Setya Novanto sebagai Komisaris Utama PT Hexatama Finindo dilaporkan bersama dengan Gordianus Setyo Lelono yang merupakan direktur utamanya. Idrus menganggap, laporan ini bukan sebagai ancaman terhadap Pansus.
"Kemarin saya ditanya tentang vila dan kasus ini juga, ini tidak kami anggap sebagai bentuk ancaman atau tekanan, tapi niat baik," imbuh Idrus.

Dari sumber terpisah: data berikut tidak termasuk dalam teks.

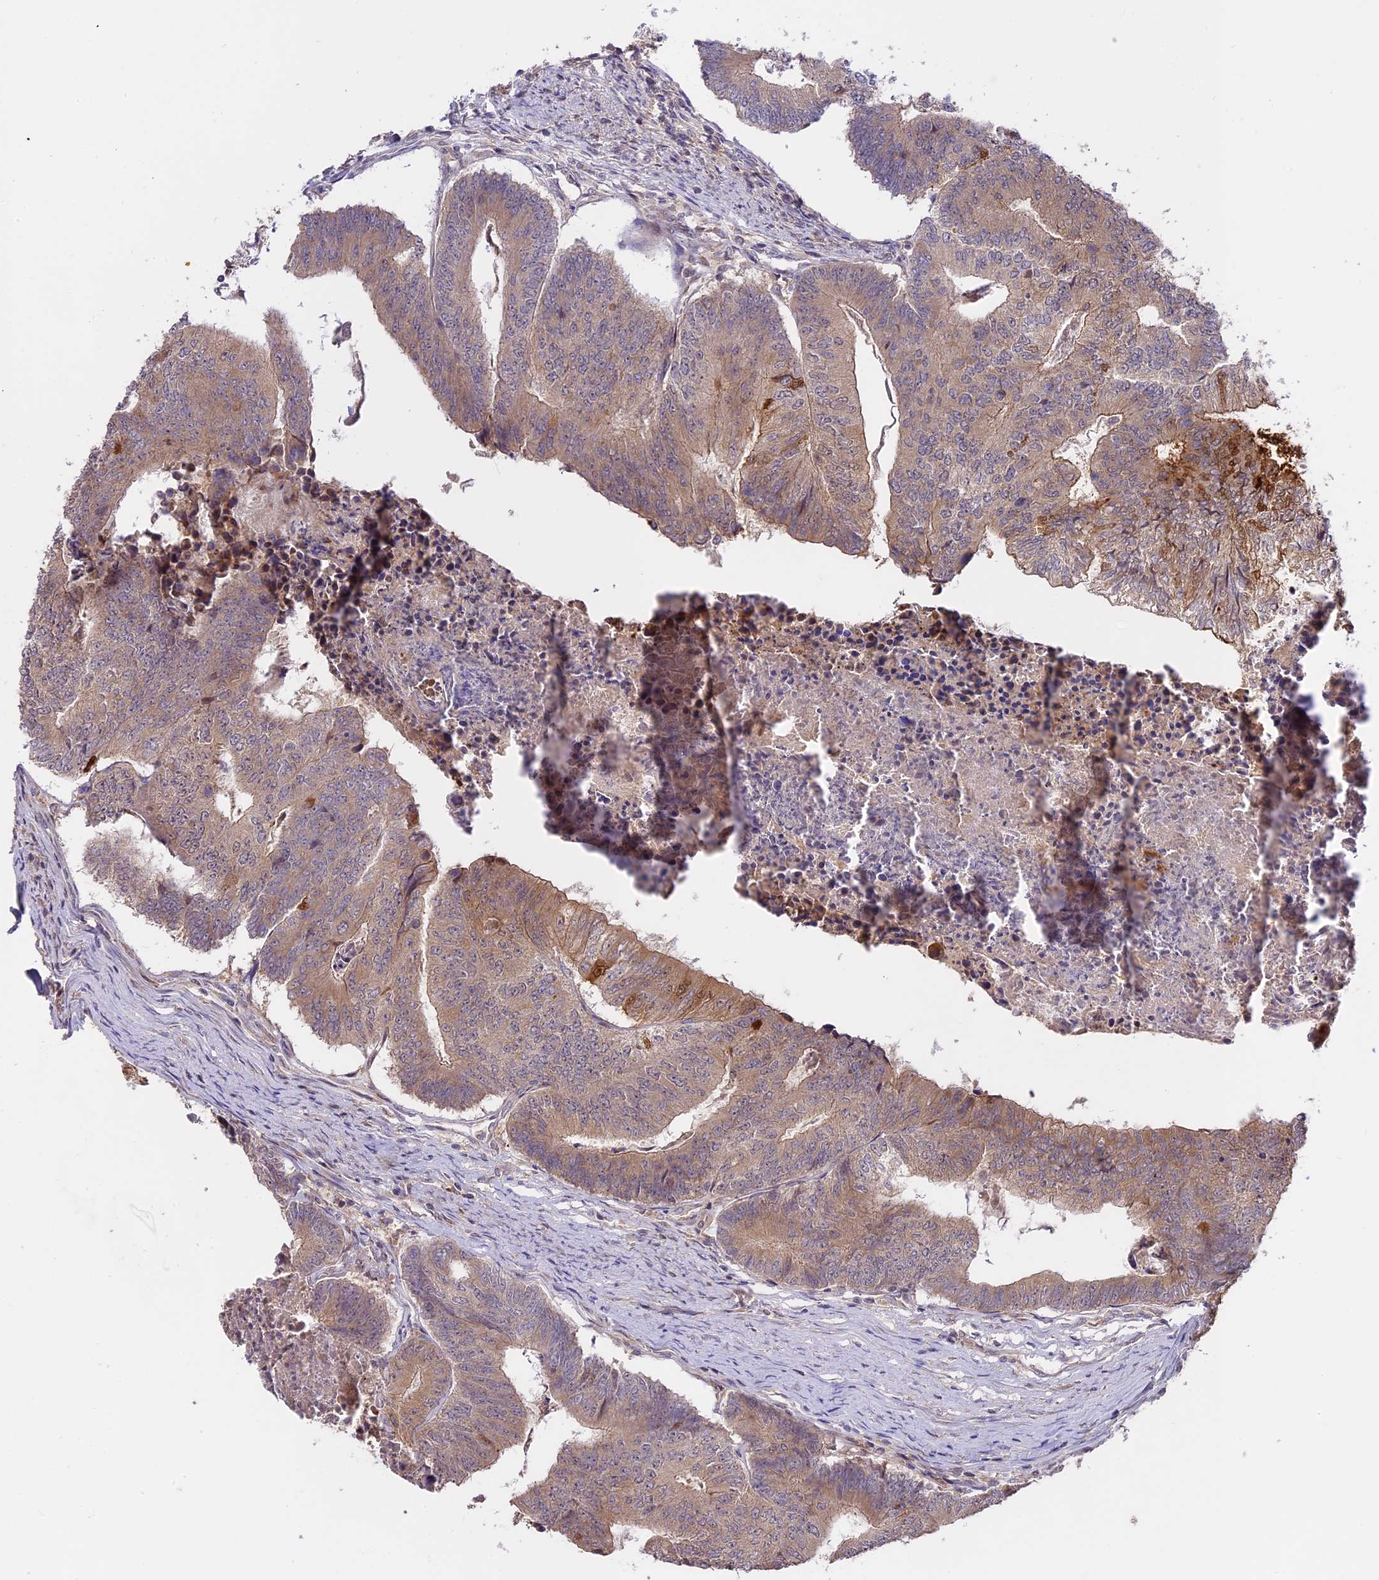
{"staining": {"intensity": "moderate", "quantity": "<25%", "location": "cytoplasmic/membranous"}, "tissue": "colorectal cancer", "cell_type": "Tumor cells", "image_type": "cancer", "snomed": [{"axis": "morphology", "description": "Adenocarcinoma, NOS"}, {"axis": "topography", "description": "Colon"}], "caption": "This is a micrograph of immunohistochemistry (IHC) staining of adenocarcinoma (colorectal), which shows moderate expression in the cytoplasmic/membranous of tumor cells.", "gene": "MEMO1", "patient": {"sex": "female", "age": 67}}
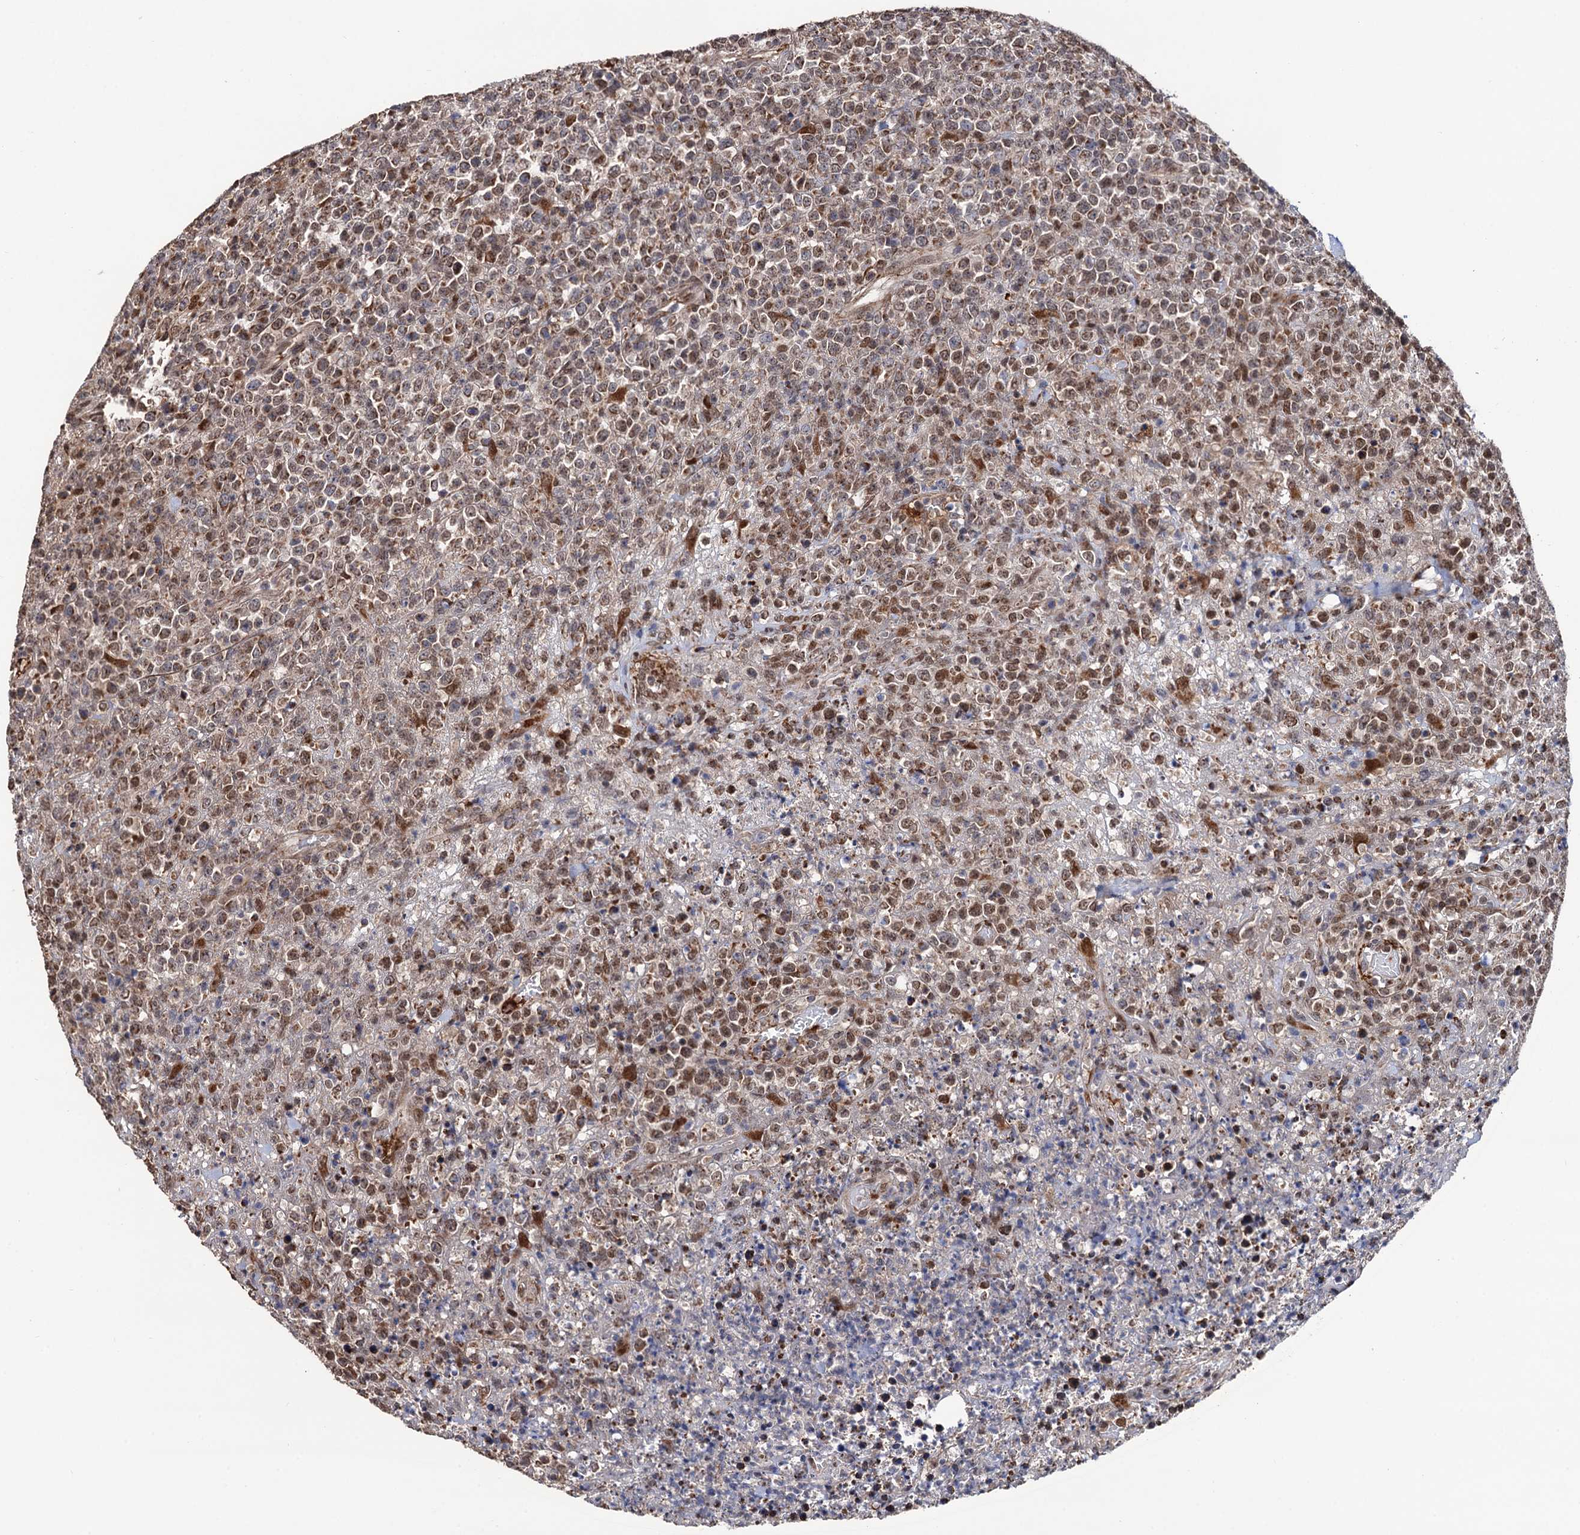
{"staining": {"intensity": "moderate", "quantity": "25%-75%", "location": "nuclear"}, "tissue": "lymphoma", "cell_type": "Tumor cells", "image_type": "cancer", "snomed": [{"axis": "morphology", "description": "Malignant lymphoma, non-Hodgkin's type, High grade"}, {"axis": "topography", "description": "Colon"}], "caption": "A histopathology image of lymphoma stained for a protein displays moderate nuclear brown staining in tumor cells.", "gene": "LRRC63", "patient": {"sex": "female", "age": 53}}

Hingga saat ini, imbuh Idrus, dirinya belum berkomunikasi dengan Setya Novanto perihal masalah ini. "Saya belum bicara sama sekali dengan beliau," aku pria asal Makassar ini menambahkan.
Sepertinya banyak ancaman ke panitia angket akhir-akhir ini? "Kita sebagai anak desa, orang pergerakan, melihat ancaman ini bagus," canda Idrus mengakhiri pembicaraan.
Terkait kasus ini, pihak INKUD meminta agar Idrus Marham juga diperiksa sebagai saksi. Idrus dianggap mengetahui proses penjualan beras selundupan tersebut sejak awal sampai akhir. Kasus ini merugikan uang negara sebesar Rp 122 miliar.